The room was dismal: poorly lit and cheaply furnished.  The few feeble efforts at decoration — cheap reproductions of western scenes hanging crookedly on the walls — only made the place seem sleazier.  The bathroom facilities were in worse disrepair than those at Stockton.  In prison, the toilets were inspected twice a day for concealed weapons or drugs and cleaned in the process.  Here she washed in a stained sink and combed her hair in a mottled mirror.  There was a constant drip in the flush tank of the toilet.  Even with the air-conditioner fan turned up to maximum she could hear the rush and roar of traffic outside.   This lonely, characterless place was what her life had become and, for all she knew, might remain.  Perhaps that was all that lay ahead of her, a succession of drab hideaways like this.  Well, at least there was a window without bars, though all it looked out upon was the freeway.  Later that night, she was besieged by barely muffled voices and television sets on both sides of her room.   Once she would have been annoyed, but she had learned to think of herself as one who had no right to privacy.

Lying awake in her darkened room, she remembered that the last time she had stayed in a hotel she had been the keynote speaker at a professional conference in Washington D.C.  The American Gerontological Society.  She had been introduced by a dean from Johns Hopkins as one of the school’s most esteemed graduates.  She had been treated to four-star luxury, all expenses paid. She had spoken about Aaron’s case and had been warmly applauded afterwards.

Once upon a time in a galaxy far, far away.

 

***

 

Toward two in the morning, she was aroused from a light sleep by noise on the other side of the wall.  Two voices — a man and a woman arguing.
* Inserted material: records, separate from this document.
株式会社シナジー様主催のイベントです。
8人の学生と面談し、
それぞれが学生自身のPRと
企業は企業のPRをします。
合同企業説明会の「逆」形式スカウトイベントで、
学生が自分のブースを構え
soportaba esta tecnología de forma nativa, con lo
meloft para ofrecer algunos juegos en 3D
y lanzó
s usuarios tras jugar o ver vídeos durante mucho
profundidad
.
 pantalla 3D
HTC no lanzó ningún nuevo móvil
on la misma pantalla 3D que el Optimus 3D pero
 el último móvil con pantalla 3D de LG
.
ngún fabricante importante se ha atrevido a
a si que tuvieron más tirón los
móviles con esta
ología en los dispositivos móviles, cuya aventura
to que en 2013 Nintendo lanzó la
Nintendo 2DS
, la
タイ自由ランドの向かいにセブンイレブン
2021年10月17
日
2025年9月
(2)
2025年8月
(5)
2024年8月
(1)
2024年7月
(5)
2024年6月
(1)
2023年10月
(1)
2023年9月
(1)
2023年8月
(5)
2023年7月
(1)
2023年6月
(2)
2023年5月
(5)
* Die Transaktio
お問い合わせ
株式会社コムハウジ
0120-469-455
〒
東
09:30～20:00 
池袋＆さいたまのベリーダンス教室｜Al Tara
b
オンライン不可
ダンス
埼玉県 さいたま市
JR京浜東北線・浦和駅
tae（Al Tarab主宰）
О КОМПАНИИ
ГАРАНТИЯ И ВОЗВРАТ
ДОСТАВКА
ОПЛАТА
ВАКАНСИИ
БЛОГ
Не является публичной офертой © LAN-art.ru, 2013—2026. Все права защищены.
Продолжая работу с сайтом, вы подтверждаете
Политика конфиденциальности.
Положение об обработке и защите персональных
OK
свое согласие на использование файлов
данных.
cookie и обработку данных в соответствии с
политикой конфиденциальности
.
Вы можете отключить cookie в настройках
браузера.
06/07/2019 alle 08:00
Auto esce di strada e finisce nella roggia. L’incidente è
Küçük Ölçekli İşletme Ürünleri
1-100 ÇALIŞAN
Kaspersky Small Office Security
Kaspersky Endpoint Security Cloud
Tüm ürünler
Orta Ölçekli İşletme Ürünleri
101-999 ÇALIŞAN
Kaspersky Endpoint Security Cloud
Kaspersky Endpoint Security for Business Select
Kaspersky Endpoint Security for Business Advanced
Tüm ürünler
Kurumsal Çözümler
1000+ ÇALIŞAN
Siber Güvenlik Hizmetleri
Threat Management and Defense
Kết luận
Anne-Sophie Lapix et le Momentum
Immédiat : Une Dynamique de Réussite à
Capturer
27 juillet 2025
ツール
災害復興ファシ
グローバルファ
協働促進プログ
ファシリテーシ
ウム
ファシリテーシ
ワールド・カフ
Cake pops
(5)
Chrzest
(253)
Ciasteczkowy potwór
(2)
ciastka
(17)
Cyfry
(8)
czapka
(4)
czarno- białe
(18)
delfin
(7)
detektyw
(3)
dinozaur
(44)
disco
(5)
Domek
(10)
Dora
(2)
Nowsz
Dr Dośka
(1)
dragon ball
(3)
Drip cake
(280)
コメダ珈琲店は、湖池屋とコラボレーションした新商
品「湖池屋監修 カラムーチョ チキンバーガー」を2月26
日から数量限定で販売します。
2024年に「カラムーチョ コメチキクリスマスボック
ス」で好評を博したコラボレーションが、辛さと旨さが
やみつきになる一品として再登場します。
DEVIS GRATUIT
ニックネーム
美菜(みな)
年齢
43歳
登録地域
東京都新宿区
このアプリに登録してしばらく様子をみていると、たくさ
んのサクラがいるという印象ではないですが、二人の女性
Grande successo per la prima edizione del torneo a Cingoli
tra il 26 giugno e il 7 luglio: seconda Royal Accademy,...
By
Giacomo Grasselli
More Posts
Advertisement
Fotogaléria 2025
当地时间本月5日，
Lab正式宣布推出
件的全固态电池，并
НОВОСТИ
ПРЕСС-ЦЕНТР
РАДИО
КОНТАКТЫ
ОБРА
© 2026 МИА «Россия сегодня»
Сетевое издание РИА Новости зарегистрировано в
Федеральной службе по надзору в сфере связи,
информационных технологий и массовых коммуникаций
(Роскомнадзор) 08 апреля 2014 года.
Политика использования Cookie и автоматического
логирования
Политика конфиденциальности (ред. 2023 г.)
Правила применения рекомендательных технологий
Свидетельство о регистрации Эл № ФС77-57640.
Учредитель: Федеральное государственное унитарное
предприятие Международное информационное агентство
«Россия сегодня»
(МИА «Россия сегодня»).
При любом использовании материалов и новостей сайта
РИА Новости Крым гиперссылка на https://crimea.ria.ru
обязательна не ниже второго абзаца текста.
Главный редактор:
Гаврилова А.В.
A stream of angry obscenities.  Both sounded drunk.   Finally a door slammed and she heard a woman’s high heels clacking across the passageway and down the stairs, muttering threats all the way.  Then once again the white noise of the freeway closed in, the ever-flowing river of traffic.

Though it was reasonably quiet now, she could not sleep.  She switched on the bedside light and turned to her books, choosing a story she had almost memorized by now.  Cupid and Psyche, among the most bewildering of the ancient tales, the one tale of Eros that includes actual sexual relations.  Again Eros was drawn as a boy, though now old enough to court a girl and to marry.  Psyche, the object of his desire, was so beautiful that even Venus was jealous of her and sought to punish her.  By now Julia had learned the basic symbolism of the myths.  The girl, Psyche, represents the soul.  The boy, Eros, represents divine love.  Here, their relationship is mysteriously troubled.  Eros, concealing his identity, agrees to take Psyche for his wife and invites her to come live with him in a mansion of gold and silver.  But their marriage seems to go without consummation.  Instead, Eros plays hide and seek with his bride.  He does not show himself during the day and comes to Psyche’s bed only in the dark of night when she cannot see him.  Psyche begs him to make himself visible, but he refuses.  She wonders if he is perhaps some kind of monster — a hideous serpent.  Finally, Psyche defies his orders and comes to him in the night with a candle.  She sees at once that this is the magnificent god of love.  But she accidentally drops candle wax on his shoulder.  He wakes and flees from her.  The rest of the tale is a succession of ordeals Psyche must endure to win back her husband.  And in time she does. At which point Eros grants her the immortality of the gods.